> **TASK INSTRUCTIONS**
1 - In the article on Gail Lightfoot's retirement, which station did she leave after 12 years when she retired?
2 - Extend the article on Gail Lightfoot's retirement with the paragraphs that would come next, starting after its last sentence.

> **READING PASSAGE**
--------------------------------------------------

A career meant to be: Lightfoot retires after 48-year career in broadcasting (2024)

When she was 16, Greenville native Gail Lightfoot received career advice from her Uncle Jimmy Lightfoot.

“Gail, you need to get into radio,” he told her.

“Now Uncle Jimmy had been in radio from the time he was 13 years old in Bonham,” Lightfoot recalled during a recent interview. “He made it big in the radio business. He moved to California and eventually was hired as a program director at various stations across the country to bring up the ratings.”

Indeed, Lightfoot did get into radio. Beginning at KGVL in Greenville, she remained an on-air personality at a myriad of stations for a total of 48 years in broadcasting. A few weeks ago, she retired and left her final gig at the Metroplex’s highest-rated station, KLTY, after 12 years. Admirers have showered her with messages about how much they will miss and her “mellow,” “beautiful,” “jovial” and “sweet” voice.

As a youngster, Lightfoot focused on dance.

“I was a dance student, and my passion was ballet,” she said. “By the time I got to Greenville High School, I was helping teach tap and ballet at Betty Hogue’s School of Dance. Because I was so dedicated to my dance classes, I stayed in the Pep Squad instead of trying out for the drill team. But in my senior year, I joined the Flashes so I could be with my best friend Carla Ende.”

Texas A&M University-Commerce professor Dr. John Mark Dempsey attended Greenville High School with Lightfoot and later worked with her at KGVL.

“Gail was in the Flaming Flashes in high school,” he said. “Those girls, especially Gail, were just superstars. The pep rallies were like rock concerts. The GHS band was terrific and played a lot of recent hits like ‘The Horse’ by Cliff Noble. Then the Flashes would do one of their phenomenal dance numbers, and the gym would just go crazy. Gail’s been a star most of her life, whether she knows it or not.”

After graduation, Lightfoot attended East Texas State University in Commerce for two years. Then she went to work at KGVL.

--------------------------------------------------

> **PROVIDED MATERIAL**
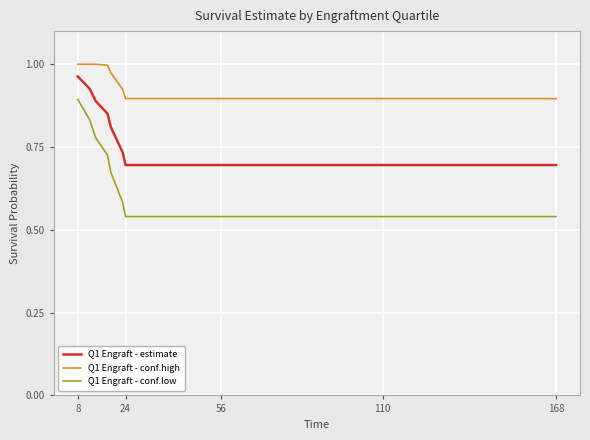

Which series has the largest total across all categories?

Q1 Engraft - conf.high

--------------------------------------------------

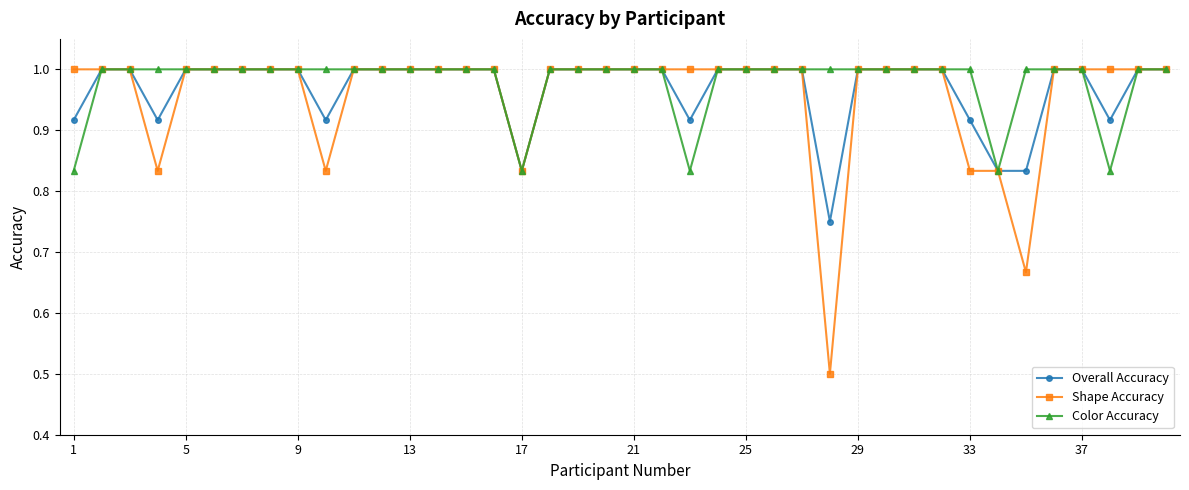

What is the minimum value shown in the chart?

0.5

--------------------------------------------------

> **RESPONSES TO THE TASKS**
1 - KLTY

2 -
“They hired me as a bookkeeper,” she said. “In those days everything was written by hand. After a while, some of the guys who worked there including Jim Gardner and Pat Mickler got me into the production room and showed me how to operate the equipment. It took me about 30 minutes to say my first word into the microphone. They continued to work with me, and I started being a disc jockey at KGVL. It was a full-time job, and I was 19-years-old.”

Lightfoot’s KGVL coworker Dempsey recalled their time at the local station.

“At KGVL in the mid-’70s, we were all guys (on the air) except for Gail,” Dempsey said. “We were all trying to be like the ‘boss jocks’ on the Dallas stations, KLIF, KVIL, KZEW, WBAP, with the idea of ‘That’s how to be a big-time disc jockey.’ Gail — with her beautiful, God-given voice to go with her beautiful, God-given looks — was just ‘Gail.’ I don’t think she had any idea of becoming a ‘radio god,’ but ironically, she did, more than the rest of us. She just had that easy-to-listen-to, casual, friendly quality. She was a natural.”

Lightfoot opened the FM station in Greenville.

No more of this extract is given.